# [Task to complete]
Copy out every line in the rows below word for word, keeping the original order, spelling and languages.

☆ ☆ ☆ ☆ ☆

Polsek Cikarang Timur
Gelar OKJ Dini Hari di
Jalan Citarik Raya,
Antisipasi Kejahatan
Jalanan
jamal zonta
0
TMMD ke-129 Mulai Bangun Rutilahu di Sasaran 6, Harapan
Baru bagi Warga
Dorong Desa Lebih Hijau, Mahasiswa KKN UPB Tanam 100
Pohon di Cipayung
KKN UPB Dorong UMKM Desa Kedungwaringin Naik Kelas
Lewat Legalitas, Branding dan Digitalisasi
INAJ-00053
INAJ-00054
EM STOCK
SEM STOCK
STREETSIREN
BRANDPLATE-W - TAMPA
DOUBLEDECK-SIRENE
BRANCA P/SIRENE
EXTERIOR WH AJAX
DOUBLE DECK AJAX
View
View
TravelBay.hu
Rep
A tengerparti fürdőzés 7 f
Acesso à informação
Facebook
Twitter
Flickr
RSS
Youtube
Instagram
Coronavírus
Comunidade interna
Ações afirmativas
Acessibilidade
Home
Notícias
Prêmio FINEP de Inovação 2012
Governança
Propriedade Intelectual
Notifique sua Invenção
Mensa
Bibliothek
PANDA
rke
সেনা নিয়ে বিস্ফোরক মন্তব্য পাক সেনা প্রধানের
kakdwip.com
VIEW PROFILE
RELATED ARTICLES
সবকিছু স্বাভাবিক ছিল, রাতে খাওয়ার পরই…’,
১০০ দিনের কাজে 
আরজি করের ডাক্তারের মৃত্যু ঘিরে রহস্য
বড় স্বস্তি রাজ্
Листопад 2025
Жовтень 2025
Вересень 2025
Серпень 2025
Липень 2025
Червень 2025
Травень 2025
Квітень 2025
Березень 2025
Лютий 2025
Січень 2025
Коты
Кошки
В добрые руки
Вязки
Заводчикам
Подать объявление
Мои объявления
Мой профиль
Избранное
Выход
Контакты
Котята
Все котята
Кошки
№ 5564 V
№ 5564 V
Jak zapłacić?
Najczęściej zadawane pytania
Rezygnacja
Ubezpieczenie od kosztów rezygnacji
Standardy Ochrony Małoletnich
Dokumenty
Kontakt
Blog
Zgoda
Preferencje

☆ ☆ ☆ ☆ ☆

# [Task output]
Polsek Cikarang Timur
Gelar OKJ Dini Hari di
Jalan Citarik Raya,
Antisipasi Kejahatan
Jalanan
jamal zonta
0
TMMD ke-129 Mulai Bangun Rutilahu di Sasaran 6, Harapan
Baru bagi Warga
Dorong Desa Lebih Hijau, Mahasiswa KKN UPB Tanam 100
Pohon di Cipayung
KKN UPB Dorong UMKM Desa Kedungwaringin Naik Kelas
Lewat Legalitas, Branding dan Digitalisasi
INAJ-00053
INAJ-00054
EM STOCK
SEM STOCK
STREETSIREN
BRANDPLATE-W - TAMPA
DOUBLEDECK-SIRENE
BRANCA P/SIRENE
EXTERIOR WH AJAX
DOUBLE DECK AJAX
View
View
TravelBay.hu
Rep
A tengerparti fürdőzés 7 f
Acesso à informação
Facebook
Twitter
Flickr
RSS
Youtube
Instagram
Coronavírus
Comunidade interna
Ações afirmativas
Acessibilidade
Home
Notícias
Prêmio FINEP de Inovação 2012
Governança
Propriedade Intelectual
Notifique sua Invenção
Mensa
Bibliothek
PANDA
rke
সেনা নিয়ে বিস্ফোরক মন্তব্য পাক সেনা প্রধানের
kakdwip.com
VIEW PROFILE
RELATED ARTICLES
সবকিছু স্বাভাবিক ছিল, রাতে খাওয়ার পরই…’,
১০০ দিনের কাজে 
আরজি করের ডাক্তারের মৃত্যু ঘিরে রহস্য
বড় স্বস্তি রাজ্
Листопад 2025
Жовтень 2025
Вересень 2025
Серпень 2025
Липень 2025
Червень 2025
Травень 2025
Квітень 2025
Березень 2025
Лютий 2025
Січень 2025
Коты
Кошки
В добрые руки
Вязки
Заводчикам
Подать объявление
Мои объявления
Мой профиль
Избранное
Выход
Контакты
Котята
Все котята
Кошки
№ 5564 V
№ 5564 V
Jak zapłacić?
Najczęściej zadawane pytania
Rezygnacja
Ubezpieczenie od kosztów rezygnacji
Standardy Ochrony Małoletnich
Dokumenty
Kontakt
Blog
Zgoda
Preferencje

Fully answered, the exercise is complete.